Start of Excerpt to read

Zinc acetate compact ZIA values are nonlinear considering dosage, with higher than expected ZIA values resulting from use of high-dosage lozenges.(25) Astringency increases proportionately with ZIA values. Astringency reduces saliva generation, thus nonlinearly increasing mmol Zn2+ ion concentration and ZIA values. Astringency is far less noticeable in patients with colds than in healthy volunteers. Perhaps this difference is because oral, facial and nasal tissues in ill patients are more permeable than those in healthy volunteers, resulting in more rapid absorption and removal of Zn2+ ions from the oral mucosa. The edematous facial appearance of common cold patients is greatly reduced on use of zinc acetate lozenges, concurrent with rapid recovery, perhaps due to absorption of Zn2+ ions into facial tissues.
Unlike zinc gluconate lozenges, compacts of zinc acetate or several other highly ionizable zinc compounds having a crystalline fructose and dextrate tablet-base (30:70 to 50:50 ratios respectively) are flavor-stable and do not become bitter regardless of time or storage conditions.(50-52) Properly prepared ZIA 100 zinc acetate compacts have essentially no objectionable taste or aftertaste and do not produce adverse side effects.(25)
Compressive forces applied to compacts strongly influence zinc acetate lozenge ZIA values. Four-gram, crystalline fructose)- and dextrates-based, 3/4 inch diameter compacts containing 12 to 16 mg zinc (as zinc acetate) can have a ZIA value from 25 to 150 when used 9 times per day dependent mainly upon compressive forces used in tableting (1 to 7 tons) and consequent oral dissolution rates.(25) Peppermint oil on silica gel is a stable flavoring. Magnesium stearate is desirable as a tablet lubricant because its hydrophobic property slows lozenge dissolution. However, either compress softness or capping can occur with minor changes in compressive force if magnesium stearate as a sole lubricant is added too early during mixing. On the other hand, glyceryl monostearate increases tablet hardness and reduces capping but increases dissolution rate when used as a sole lubricant. A better lubricant is a mixture of magnesium stearate and glyceryl monostearate. Humidity control (< 55% relative humidity) is indispensable in lozenge manufacture.

End of Excerpt to read
Start of Dataset entries

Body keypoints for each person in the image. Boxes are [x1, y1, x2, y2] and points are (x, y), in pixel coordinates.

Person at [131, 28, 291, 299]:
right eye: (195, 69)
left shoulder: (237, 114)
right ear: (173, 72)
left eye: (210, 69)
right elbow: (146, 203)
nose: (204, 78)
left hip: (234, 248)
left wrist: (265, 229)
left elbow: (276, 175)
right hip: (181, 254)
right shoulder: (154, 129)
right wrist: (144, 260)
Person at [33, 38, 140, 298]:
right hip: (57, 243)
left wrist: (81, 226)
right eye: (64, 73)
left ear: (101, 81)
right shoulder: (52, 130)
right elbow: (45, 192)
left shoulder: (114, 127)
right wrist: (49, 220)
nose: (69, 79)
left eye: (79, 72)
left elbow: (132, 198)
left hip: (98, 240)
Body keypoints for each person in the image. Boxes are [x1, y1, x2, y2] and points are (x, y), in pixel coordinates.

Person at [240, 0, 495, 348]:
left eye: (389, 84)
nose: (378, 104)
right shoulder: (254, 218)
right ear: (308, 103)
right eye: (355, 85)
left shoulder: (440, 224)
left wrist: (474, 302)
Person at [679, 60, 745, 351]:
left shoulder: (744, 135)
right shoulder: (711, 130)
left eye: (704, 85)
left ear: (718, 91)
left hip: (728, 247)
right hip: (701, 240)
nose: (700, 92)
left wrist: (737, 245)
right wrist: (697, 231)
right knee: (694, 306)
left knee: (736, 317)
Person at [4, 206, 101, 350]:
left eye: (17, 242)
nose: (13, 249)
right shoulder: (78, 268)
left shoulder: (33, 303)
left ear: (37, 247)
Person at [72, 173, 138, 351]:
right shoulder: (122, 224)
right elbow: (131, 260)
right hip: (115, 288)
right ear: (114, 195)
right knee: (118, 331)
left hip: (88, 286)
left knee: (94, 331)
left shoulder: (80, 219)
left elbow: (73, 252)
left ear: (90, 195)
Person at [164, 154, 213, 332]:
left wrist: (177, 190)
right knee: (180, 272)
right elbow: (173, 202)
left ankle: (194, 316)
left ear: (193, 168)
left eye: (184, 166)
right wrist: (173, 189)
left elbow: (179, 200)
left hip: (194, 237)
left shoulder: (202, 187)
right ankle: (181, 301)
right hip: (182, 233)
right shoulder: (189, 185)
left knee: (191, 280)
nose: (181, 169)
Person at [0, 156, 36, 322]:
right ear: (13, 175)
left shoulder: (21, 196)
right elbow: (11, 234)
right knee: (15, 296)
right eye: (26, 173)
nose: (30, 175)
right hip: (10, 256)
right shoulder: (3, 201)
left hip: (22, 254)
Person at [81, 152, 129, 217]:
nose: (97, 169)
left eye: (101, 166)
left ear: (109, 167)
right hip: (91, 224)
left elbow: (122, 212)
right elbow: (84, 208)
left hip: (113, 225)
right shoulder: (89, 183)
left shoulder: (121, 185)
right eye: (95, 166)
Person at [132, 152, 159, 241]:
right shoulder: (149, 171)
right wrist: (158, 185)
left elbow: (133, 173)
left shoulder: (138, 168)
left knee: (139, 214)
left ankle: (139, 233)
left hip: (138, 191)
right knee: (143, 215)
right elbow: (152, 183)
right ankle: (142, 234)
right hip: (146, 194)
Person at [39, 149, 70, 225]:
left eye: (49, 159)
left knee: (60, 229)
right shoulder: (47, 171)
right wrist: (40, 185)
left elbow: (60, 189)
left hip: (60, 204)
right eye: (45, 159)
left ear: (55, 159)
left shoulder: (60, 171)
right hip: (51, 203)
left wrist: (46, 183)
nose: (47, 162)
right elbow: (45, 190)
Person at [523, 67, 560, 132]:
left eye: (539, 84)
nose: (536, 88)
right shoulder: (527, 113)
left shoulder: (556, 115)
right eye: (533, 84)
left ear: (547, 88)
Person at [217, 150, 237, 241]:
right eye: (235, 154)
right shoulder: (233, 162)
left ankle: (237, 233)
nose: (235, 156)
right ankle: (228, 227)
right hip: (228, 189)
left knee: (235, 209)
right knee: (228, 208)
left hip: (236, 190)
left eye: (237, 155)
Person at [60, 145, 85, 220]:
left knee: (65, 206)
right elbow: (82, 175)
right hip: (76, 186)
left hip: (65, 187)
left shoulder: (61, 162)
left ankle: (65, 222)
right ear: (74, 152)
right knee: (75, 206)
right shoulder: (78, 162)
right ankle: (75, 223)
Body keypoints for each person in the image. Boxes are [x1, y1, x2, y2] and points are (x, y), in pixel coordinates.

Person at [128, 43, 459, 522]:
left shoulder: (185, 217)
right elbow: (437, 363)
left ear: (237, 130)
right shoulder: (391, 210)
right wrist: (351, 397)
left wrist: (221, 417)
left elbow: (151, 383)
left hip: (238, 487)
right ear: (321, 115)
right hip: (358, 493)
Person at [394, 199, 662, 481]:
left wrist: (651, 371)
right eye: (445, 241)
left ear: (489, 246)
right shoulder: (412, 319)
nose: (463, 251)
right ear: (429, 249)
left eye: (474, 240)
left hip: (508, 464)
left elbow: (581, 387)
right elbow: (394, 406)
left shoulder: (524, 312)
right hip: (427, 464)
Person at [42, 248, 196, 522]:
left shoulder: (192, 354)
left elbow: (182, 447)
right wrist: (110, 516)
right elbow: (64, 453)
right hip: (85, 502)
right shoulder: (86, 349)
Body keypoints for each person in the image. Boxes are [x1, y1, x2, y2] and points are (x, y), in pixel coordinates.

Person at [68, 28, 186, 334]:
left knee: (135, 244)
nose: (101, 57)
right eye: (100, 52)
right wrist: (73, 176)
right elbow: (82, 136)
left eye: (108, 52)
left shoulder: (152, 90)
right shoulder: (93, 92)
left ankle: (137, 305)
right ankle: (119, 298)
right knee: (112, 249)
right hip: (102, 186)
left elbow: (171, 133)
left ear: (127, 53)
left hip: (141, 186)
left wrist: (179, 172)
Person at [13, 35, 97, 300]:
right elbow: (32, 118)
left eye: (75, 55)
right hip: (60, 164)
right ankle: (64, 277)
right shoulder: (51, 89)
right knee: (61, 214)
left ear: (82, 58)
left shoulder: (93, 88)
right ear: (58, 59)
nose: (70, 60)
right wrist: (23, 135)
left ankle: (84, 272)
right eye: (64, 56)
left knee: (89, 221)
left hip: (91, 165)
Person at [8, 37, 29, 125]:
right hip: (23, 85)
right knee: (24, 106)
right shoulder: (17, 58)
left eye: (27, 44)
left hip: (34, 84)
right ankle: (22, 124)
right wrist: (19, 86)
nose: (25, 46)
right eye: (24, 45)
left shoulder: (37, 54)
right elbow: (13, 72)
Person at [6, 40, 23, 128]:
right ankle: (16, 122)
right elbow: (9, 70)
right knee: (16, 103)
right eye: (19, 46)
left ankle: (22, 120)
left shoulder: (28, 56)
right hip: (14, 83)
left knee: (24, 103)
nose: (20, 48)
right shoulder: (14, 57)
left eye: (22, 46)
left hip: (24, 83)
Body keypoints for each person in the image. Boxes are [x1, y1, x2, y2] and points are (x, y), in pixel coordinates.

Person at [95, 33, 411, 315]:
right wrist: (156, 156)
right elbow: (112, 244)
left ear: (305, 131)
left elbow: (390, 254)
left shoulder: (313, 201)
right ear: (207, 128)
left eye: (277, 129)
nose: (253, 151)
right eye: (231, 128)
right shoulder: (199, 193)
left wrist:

End of Dataset entries

*Work request:*
Answer these from the zinc acetate lozenge text:
1. In whom is astringency far less noticeable than in healthy volunteers?
2. What range of ratios of crystalline fructose to dextrate tablet-base is given for the flavor-stable compacts?
3. Below what relative humidity must lozenge manufacture be kept?

*Completed task:*
1. In patients with colds.
2. From 30:70 to 50:50.
3. Below 55% relative humidity.